- [Your assignment]
The records below are to be copied exactly, with their pictures left out.

Pictures with lens parameters
▼

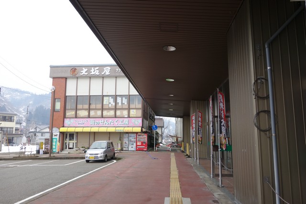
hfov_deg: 65.5
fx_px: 238
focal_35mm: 28
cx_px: 153
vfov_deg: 46.4
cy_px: 102
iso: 125
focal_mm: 10.4
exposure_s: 1/100
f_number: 5
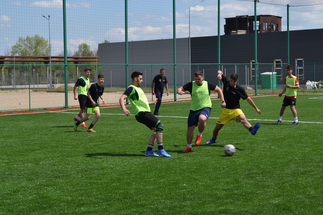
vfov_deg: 19.7
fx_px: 619
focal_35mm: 69
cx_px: 162
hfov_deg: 29.2
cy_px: 108
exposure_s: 1/250
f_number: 8
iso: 100
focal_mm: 46
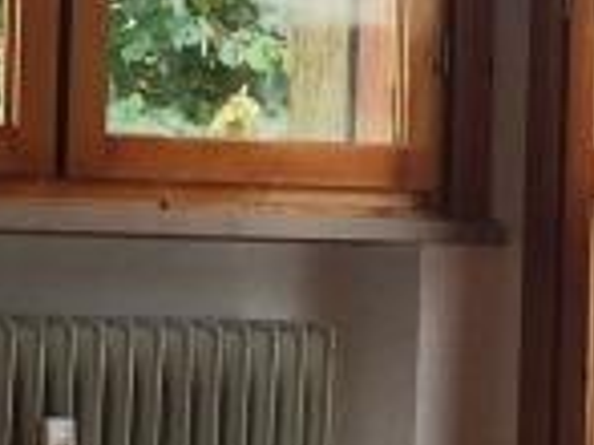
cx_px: 481
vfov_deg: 7.3
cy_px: 218
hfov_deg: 9.8
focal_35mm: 202
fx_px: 3463
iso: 50
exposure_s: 1/100
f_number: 2.2
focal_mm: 4.15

▲

- [Answer for this exercise]
hfov_deg: 65.5
fx_px: 238
focal_35mm: 28
cx_px: 153
vfov_deg: 46.4
cy_px: 102
iso: 125
focal_mm: 10.4
exposure_s: 1/100
f_number: 5
vfov_deg: 19.7
fx_px: 619
focal_35mm: 69
cx_px: 162
hfov_deg: 29.2
cy_px: 108
exposure_s: 1/250
f_number: 8
iso: 100
focal_mm: 46
cx_px: 481
vfov_deg: 7.3
cy_px: 218
hfov_deg: 9.8
focal_35mm: 202
fx_px: 3463
iso: 50
exposure_s: 1/100
f_number: 2.2
focal_mm: 4.15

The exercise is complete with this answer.